In this sense mere extension of the finger-engaging flanges, so as to rigidly transmit this compressing force from some other point of pressure, or to apply the parallel compressing components by rigid transmission members, would not avoid the charge of infringement unless the, prior art limits the plaintiff to the precise form of flange (that is, shape of flange) disclosed in the patent.

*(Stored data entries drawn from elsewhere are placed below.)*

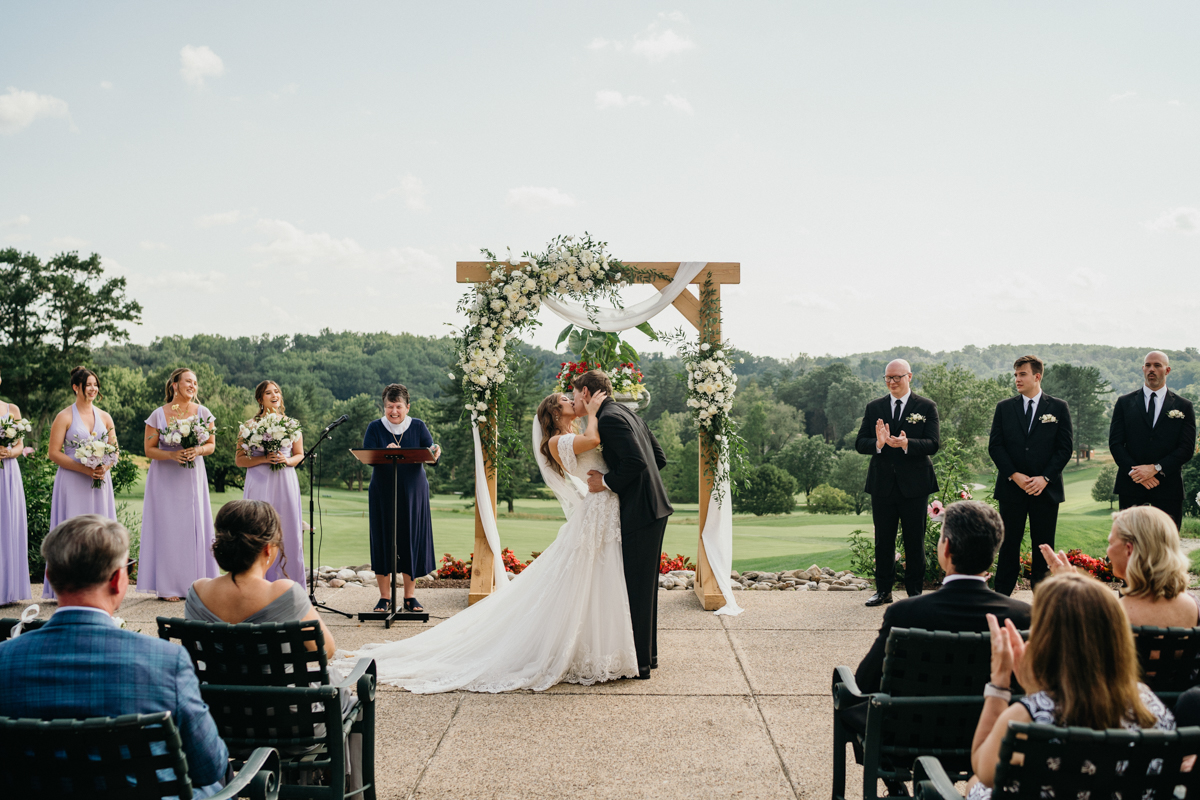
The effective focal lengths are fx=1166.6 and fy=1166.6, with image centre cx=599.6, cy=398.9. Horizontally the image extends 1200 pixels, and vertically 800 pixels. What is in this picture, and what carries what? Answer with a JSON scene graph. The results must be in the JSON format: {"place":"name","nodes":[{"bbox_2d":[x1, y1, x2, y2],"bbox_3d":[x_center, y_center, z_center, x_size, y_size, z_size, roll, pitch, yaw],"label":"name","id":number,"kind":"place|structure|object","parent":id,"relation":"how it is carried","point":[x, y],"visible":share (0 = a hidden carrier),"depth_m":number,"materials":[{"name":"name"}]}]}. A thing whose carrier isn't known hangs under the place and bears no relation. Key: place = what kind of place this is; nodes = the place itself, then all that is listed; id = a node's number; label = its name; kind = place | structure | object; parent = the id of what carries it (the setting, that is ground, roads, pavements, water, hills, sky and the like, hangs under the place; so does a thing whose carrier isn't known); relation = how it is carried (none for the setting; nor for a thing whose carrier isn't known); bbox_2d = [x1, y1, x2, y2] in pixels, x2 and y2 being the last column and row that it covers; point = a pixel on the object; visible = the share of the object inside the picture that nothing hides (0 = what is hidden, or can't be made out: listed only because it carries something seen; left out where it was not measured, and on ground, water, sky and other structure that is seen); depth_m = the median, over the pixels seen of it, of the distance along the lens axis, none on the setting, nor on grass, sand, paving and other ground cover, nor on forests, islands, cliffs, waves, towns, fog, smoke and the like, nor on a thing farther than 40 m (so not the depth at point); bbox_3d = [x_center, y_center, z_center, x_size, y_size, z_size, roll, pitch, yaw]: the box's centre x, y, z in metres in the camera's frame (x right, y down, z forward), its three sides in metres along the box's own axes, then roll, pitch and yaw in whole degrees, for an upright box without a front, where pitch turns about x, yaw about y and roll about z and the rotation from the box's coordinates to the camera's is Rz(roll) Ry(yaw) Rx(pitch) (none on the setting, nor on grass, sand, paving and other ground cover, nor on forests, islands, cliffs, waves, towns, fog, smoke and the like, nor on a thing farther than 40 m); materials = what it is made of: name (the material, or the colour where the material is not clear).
{"place":"outdoors","nodes":[
{"label":"outdoors","id":0,"kind":"place"},
{"bbox_2d":[0,88,70,134],"label":"cloud","id":1,"kind":"structure","parent":0,"point":[31,101],"materials":[{"name":"white"}]},
{"bbox_2d":[179,44,224,86],"label":"cloud","id":2,"kind":"structure","parent":0,"point":[207,66],"materials":[{"name":"white"}]},
{"bbox_2d":[250,219,370,267],"label":"cloud","id":3,"kind":"structure","parent":0,"point":[292,232],"materials":[{"name":"white"}]},
{"bbox_2d":[377,174,428,212],"label":"cloud","id":4,"kind":"structure","parent":0,"point":[409,187],"materials":[{"name":"white"}]},
{"bbox_2d":[504,185,577,211],"label":"cloud","id":5,"kind":"structure","parent":0,"point":[538,194],"materials":[{"name":"white"}]},
{"bbox_2d":[0,0,1199,360],"label":"sky","id":6,"kind":"structure","parent":0,"point":[510,178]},
{"bbox_2d":[1,577,1198,799],"label":"pavement","id":7,"kind":"structure","parent":0,"point":[726,721],"materials":[{"name":"beige concrete"}]},
{"bbox_2d":[0,372,32,606],"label":"woman","id":8,"kind":"object","parent":7,"relation":"on","point":[19,486],"visible":0.92,"depth_m":8.49},
{"bbox_2d":[0,409,30,460],"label":"bouquet","id":9,"kind":"object","parent":8,"relation":"in","point":[8,423],"visible":0.98,"depth_m":8.46,"materials":[{"name":"white plant"}]},
{"bbox_2d":[0,616,46,641],"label":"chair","id":10,"kind":"object","parent":7,"relation":"on","point":[3,621],"visible":0.18,"depth_m":4.19,"materials":[{"name":"black"}]},
{"bbox_2d":[43,366,119,599],"bbox_3d":[-3.860,0.628,8.683,0.597,1.742,0.699,0,0,1],"label":"woman","id":11,"kind":"object","parent":7,"relation":"on","point":[90,388],"visible":0.65,"depth_m":8.58},
{"bbox_2d":[66,427,117,487],"bbox_3d":[-3.913,0.452,8.995,0.434,0.438,0.509,0,0,1],"label":"bouquet","id":12,"kind":"object","parent":11,"relation":"in","point":[83,451],"visible":0.94,"depth_m":8.95,"materials":[{"name":"white plant"}]},
{"bbox_2d":[0,713,280,799],"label":"chair","id":13,"kind":"object","parent":7,"relation":"on","point":[78,726],"visible":0.96,"depth_m":2.65,"materials":[{"name":"black"}]},
{"bbox_2d":[0,511,230,799],"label":"man","id":14,"kind":"object","parent":13,"relation":"on","point":[48,635],"visible":0.85,"depth_m":2.91},
{"bbox_2d":[138,368,218,600],"bbox_3d":[-3.278,0.653,9.056,0.628,1.701,0.683,0,0,-14],"label":"woman","id":15,"kind":"object","parent":7,"relation":"on","point":[196,483],"visible":0.89,"depth_m":8.86},
{"bbox_2d":[154,413,215,466],"bbox_3d":[-3.196,0.315,8.998,0.500,0.425,0.526,0,0,1],"label":"bouquet","id":16,"kind":"object","parent":15,"relation":"in","point":[177,423],"visible":0.97,"depth_m":8.96,"materials":[{"name":"white plant"}]},
{"bbox_2d":[154,617,376,799],"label":"chair","id":17,"kind":"object","parent":7,"relation":"on","point":[367,703],"visible":0.79,"depth_m":3.87,"materials":[{"name":"black metal"}]},
{"bbox_2d":[185,498,339,676],"bbox_3d":[-1.198,0.766,4.096,0.512,0.829,0.604,0,0,1],"label":"woman","id":18,"kind":"object","parent":17,"relation":"on","point":[226,607],"visible":0.53,"depth_m":3.99},
{"bbox_2d":[237,378,308,583],"bbox_3d":[-2.558,0.678,9.070,0.591,1.669,0.682,0,0,1],"label":"woman","id":19,"kind":"object","parent":7,"relation":"on","point":[292,511],"visible":0.72,"depth_m":8.93},
{"bbox_2d":[237,411,302,468],"bbox_3d":[-2.577,0.317,9.108,0.536,0.459,0.576,0,0,1],"label":"bouquet","id":20,"kind":"object","parent":19,"relation":"in","point":[275,441],"visible":0.96,"depth_m":9.07,"materials":[{"name":"white plant"}]},
{"bbox_2d":[302,414,350,615],"bbox_3d":[-2.069,0.869,8.754,0.649,1.453,0.604,0,0,1],"label":"microphone stand","id":21,"kind":"object","parent":7,"relation":"on","point":[311,525],"visible":0.97,"depth_m":8.72,"materials":[{"name":"black metal"}]},
{"bbox_2d":[324,414,349,432],"bbox_3d":[-1.943,0.179,8.593,0.242,0.152,0.100,0,0,1],"label":"microphone","id":22,"kind":"object","parent":21,"relation":"attached to","point":[344,418],"visible":0.98,"depth_m":8.57,"materials":[{"name":"black metal"}]},
{"bbox_2d":[342,444,435,623],"bbox_3d":[-1.410,0.939,8.202,0.620,1.233,0.571,0,0,1],"label":"music stand","id":23,"kind":"object","parent":7,"relation":"on","point":[383,451],"visible":0.98,"depth_m":8.19,"materials":[{"name":"black metal"}]},
{"bbox_2d":[361,382,434,612],"bbox_3d":[-1.500,0.721,8.653,0.601,1.675,0.731,0,0,1],"label":"woman","id":24,"kind":"object","parent":7,"relation":"on","point":[405,395],"visible":0.88,"depth_m":8.50},
{"bbox_2d":[342,387,638,693],"bbox_3d":[-0.496,0.772,6.927,2.005,1.626,1.914,0,0,1],"label":"bride","id":25,"kind":"object","parent":7,"relation":"on","point":[475,619],"visible":0.89,"depth_m":6.41},
{"bbox_2d":[454,256,742,612],"bbox_3d":[0.007,0.250,8.843,2.440,2.690,0.504,0,0,1],"label":"wooden arch","id":26,"kind":"structure","parent":7,"relation":"on","point":[487,549],"depth_m":8.81,"materials":[{"name":"brown wood"}]},
{"bbox_2d":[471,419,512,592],"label":"white drape","id":27,"kind":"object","parent":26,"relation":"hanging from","point":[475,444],"visible":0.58,"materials":[{"name":"white fabric"}]},
{"bbox_2d":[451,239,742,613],"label":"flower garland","id":28,"kind":"object","parent":26,"relation":"attached to","point":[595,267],"visible":0.87,"depth_m":8.63,"materials":[{"name":"white plant"}]},
{"bbox_2d":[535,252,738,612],"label":"white drape","id":29,"kind":"object","parent":26,"relation":"hanging from","point":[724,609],"visible":0.8,"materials":[{"name":"white fabric"}]},
{"bbox_2d":[570,367,672,681],"bbox_3d":[0.110,0.673,6.625,0.570,1.702,0.834,0,0,1],"label":"groom","id":30,"kind":"object","parent":7,"relation":"on","point":[590,388],"visible":0.87,"depth_m":6.38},
{"bbox_2d":[857,358,939,605],"bbox_3d":[2.231,0.624,8.629,0.594,1.784,0.659,0,0,41],"label":"man","id":31,"kind":"object","parent":7,"relation":"on","point":[905,374],"visible":0.98,"depth_m":8.46},
{"bbox_2d":[831,625,1031,799],"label":"chair","id":32,"kind":"object","parent":7,"relation":"on","point":[837,710],"visible":0.71,"depth_m":3.74,"materials":[{"name":"metal"}]},
{"bbox_2d":[850,499,1034,698],"bbox_3d":[1.196,0.802,4.017,0.672,0.864,0.541,0,0,1],"label":"man","id":33,"kind":"object","parent":32,"relation":"on","point":[973,567],"visible":0.59,"depth_m":3.91},
{"bbox_2d":[988,354,1073,592],"bbox_3d":[3.181,0.590,8.614,0.591,1.818,0.601,0,0,20],"label":"man","id":34,"kind":"object","parent":7,"relation":"on","point":[1022,372],"visible":0.94,"depth_m":8.48},
{"bbox_2d":[912,722,1199,799],"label":"chair","id":35,"kind":"object","parent":7,"relation":"on","point":[1114,738],"visible":0.9,"depth_m":2.52,"materials":[{"name":"black"}]},
{"bbox_2d":[961,576,1177,799],"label":"woman","id":36,"kind":"object","parent":35,"relation":"on","point":[1067,691],"visible":0.7,"depth_m":2.68},
{"bbox_2d":[1133,624,1199,700],"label":"chair","id":37,"kind":"object","parent":7,"relation":"on","point":[1170,642],"visible":0.49,"depth_m":3.81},
{"bbox_2d":[1037,505,1199,628],"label":"woman","id":38,"kind":"object","parent":37,"relation":"on","point":[1114,556],"visible":0.55,"depth_m":3.92},
{"bbox_2d":[553,324,652,408],"bbox_3d":[0.025,-0.269,9.228,0.837,0.903,0.838,0,0,1],"label":"flower arrangement","id":39,"kind":"object","parent":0,"point":[581,367],"visible":0.7,"depth_m":9.11,"materials":[{"name":"plant"}]},
{"bbox_2d":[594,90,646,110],"label":"cloud","id":40,"kind":"structure","parent":0,"point":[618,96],"materials":[{"name":"white"}]},
{"bbox_2d":[130,454,1119,575],"label":"lawn","id":41,"kind":"structure","parent":0,"point":[327,558],"materials":[{"name":"green plant"}]},
{"bbox_2d":[736,462,798,516],"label":"shrub","id":42,"kind":"object","parent":41,"relation":"on","point":[771,507],"visible":0.98,"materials":[{"name":"green plant"}]},
{"bbox_2d":[778,437,836,499],"label":"tree","id":43,"kind":"object","parent":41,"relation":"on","point":[816,476],"visible":0.99,"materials":[{"name":"green plant"}]},
{"bbox_2d":[806,484,853,513],"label":"shrub","id":44,"kind":"object","parent":41,"relation":"on","point":[839,500],"visible":0.99,"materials":[{"name":"green plant"}]},
{"bbox_2d":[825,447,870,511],"label":"tree","id":45,"kind":"object","parent":41,"relation":"on","point":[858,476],"visible":0.86,"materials":[{"name":"green plant"}]},
{"bbox_2d":[1090,465,1117,504],"label":"tree","id":46,"kind":"object","parent":41,"relation":"on","point":[1100,481],"visible":0.74,"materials":[{"name":"green plant"}]},
{"bbox_2d":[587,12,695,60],"label":"cloud","id":47,"kind":"structure","parent":0,"point":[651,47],"materials":[{"name":"white"}]},
{"bbox_2d":[103,330,1199,506],"label":"wooded hill","id":48,"kind":"structure","parent":0,"point":[1062,348],"materials":[{"name":"green plant"}]},
{"bbox_2d":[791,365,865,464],"label":"tree","id":49,"kind":"object","parent":48,"relation":"on","point":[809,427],"visible":0.96,"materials":[{"name":"green plant"}]},
{"bbox_2d":[912,362,1001,462],"label":"tree","id":50,"kind":"object","parent":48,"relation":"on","point":[949,388],"visible":0.79,"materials":[{"name":"green plant"}]},
{"bbox_2d":[1042,362,1107,462],"label":"tree","id":51,"kind":"object","parent":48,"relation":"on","point":[1069,372],"visible":0.74,"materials":[{"name":"green plant"}]},
{"bbox_2d":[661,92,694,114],"label":"cloud","id":52,"kind":"structure","parent":0,"point":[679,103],"materials":[{"name":"white"}]},
{"bbox_2d":[1143,206,1199,235],"label":"cloud","id":53,"kind":"structure","parent":0,"point":[1165,225],"materials":[{"name":"white"}]},
{"label":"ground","id":54,"kind":"structure","parent":0},
{"bbox_2d":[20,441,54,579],"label":"shrub","id":55,"kind":"object","parent":54,"relation":"on","point":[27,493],"visible":0.42,"depth_m":11.57,"materials":[{"name":"green plant"}]},
{"bbox_2d":[0,246,141,429],"label":"tree","id":56,"kind":"object","parent":54,"relation":"on","point":[55,262],"visible":0.94,"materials":[{"name":"green plant"}]},
{"bbox_2d":[433,549,527,581],"bbox_3d":[-1.080,1.617,11.181,1.204,0.319,0.816,0,0,1],"label":"flower bed","id":57,"kind":"object","parent":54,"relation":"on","point":[447,572],"visible":0.42,"depth_m":11.14,"materials":[{"name":"red plant"}]},
{"bbox_2d":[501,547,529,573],"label":"red flower","id":58,"kind":"object","parent":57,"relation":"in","point":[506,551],"visible":0.42,"depth_m":11.73,"materials":[{"name":"red plant"}]},
{"bbox_2d":[657,552,694,574],"bbox_3d":[0.526,1.647,11.497,1.050,0.288,0.781,0,0,1],"label":"flower bed","id":59,"kind":"object","parent":54,"relation":"on","point":[677,565],"visible":0.38,"depth_m":11.47,"materials":[{"name":"red plant"}]},
{"bbox_2d":[728,565,874,591],"bbox_3d":[1.961,1.655,10.539,2.499,0.274,0.880,0,0,1],"label":"rock border","id":60,"kind":"object","parent":54,"relation":"on","point":[823,570],"visible":0.6,"depth_m":10.55,"materials":[{"name":"grey stone"}]},
{"bbox_2d":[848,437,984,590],"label":"flowering shrub","id":61,"kind":"object","parent":54,"relation":"on","point":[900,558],"visible":0.52,"depth_m":10.61,"materials":[{"name":"green plant"}]},
{"bbox_2d":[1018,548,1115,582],"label":"flower bed","id":62,"kind":"object","parent":54,"relation":"on","point":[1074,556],"visible":0.34,"depth_m":10.64,"materials":[{"name":"red plant"}]},
{"bbox_2d":[1109,351,1195,526],"bbox_3d":[4.198,0.565,8.862,0.569,1.834,0.604,0,0,25],"label":"man","id":63,"kind":"object","parent":54,"relation":"on","point":[1116,411],"visible":0.8,"depth_m":8.74}
]}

Examination of the file wrapper, also of the British patent to Nick-ells, No. 5,476, of 1906, as well as the T. A. Hammond patent, No. 940,012, of 1909, and the W. P. Hammond patent, No. 1,039,279, of 1912, makes it apparent that the patentee was limiting his construction in order to show patentability over the earlier patents and prior art. He sought to describe a connector which could be easily applied and in which the available parallel components of the compressing forces should be as great as possible. He therefore made the flanges surround or be directly opposite the center of the post and the nut, and sought to avoid the idea of the defendant’s structure which is to exert a sufficient compressing component on each side of the post, but which removes the points of application of that pressure to points further' toward the center of the springing arms, and more distant than the radius of the nut (at all positions of compression) from the center of the nut itself.
The prior art device showed the spring arms so shaped that pressure brought the holes in the plates in-line ready to be placed upon or taken off the post, and in applying his idea to this device the patentee, following the .teachings of the patents above recited (including one of his own) sought a mechanically operative structure in which the flanges would be directly at the natural point for exerting pressure both to pinch the springs together and to press the contact plates down upon the post of the battery.
Hence in both claims 1 and 2 he stated that the flanges were to be “projecting * * * from the outer edges of the plates.”
This the defendant’s pressure flanges do not do in the form known as “Exhibit A.” Each form of device is claimed to have some ad*339vantage of convenience and utility. With this we have nothing to do, and while the claims seem to be valid in a strict sense they are not infringed by the structure called “Exhibit A.”
The decree of the District Court will be affirmed.